## Instructions to follow
Copy out each of the rows below verbatim, omitting the pictures.

## Provided material
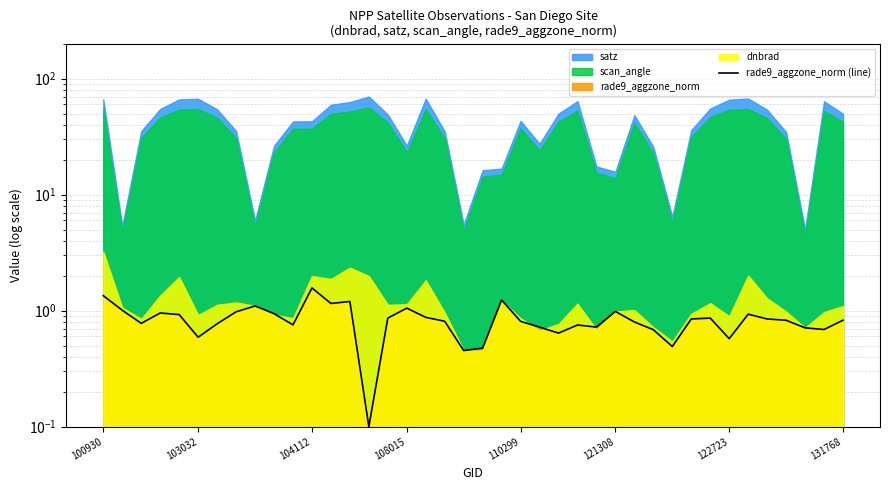

How many lines are shown in the chart?

1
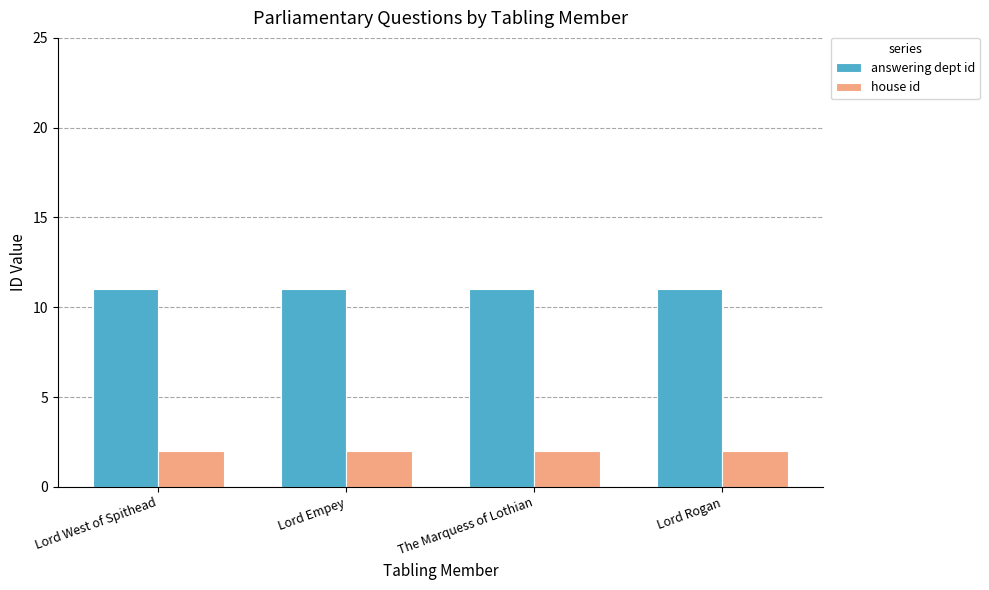

Reading right to left, extract all data points from this chart.

answering dept id: 11	11	11	11
house id: 2	2	2	2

## Answer to this problem
How many lines are shown in the chart?

1

Reading right to left, extract all data points from this chart.

answering dept id: 11	11	11	11
house id: 2	2	2	2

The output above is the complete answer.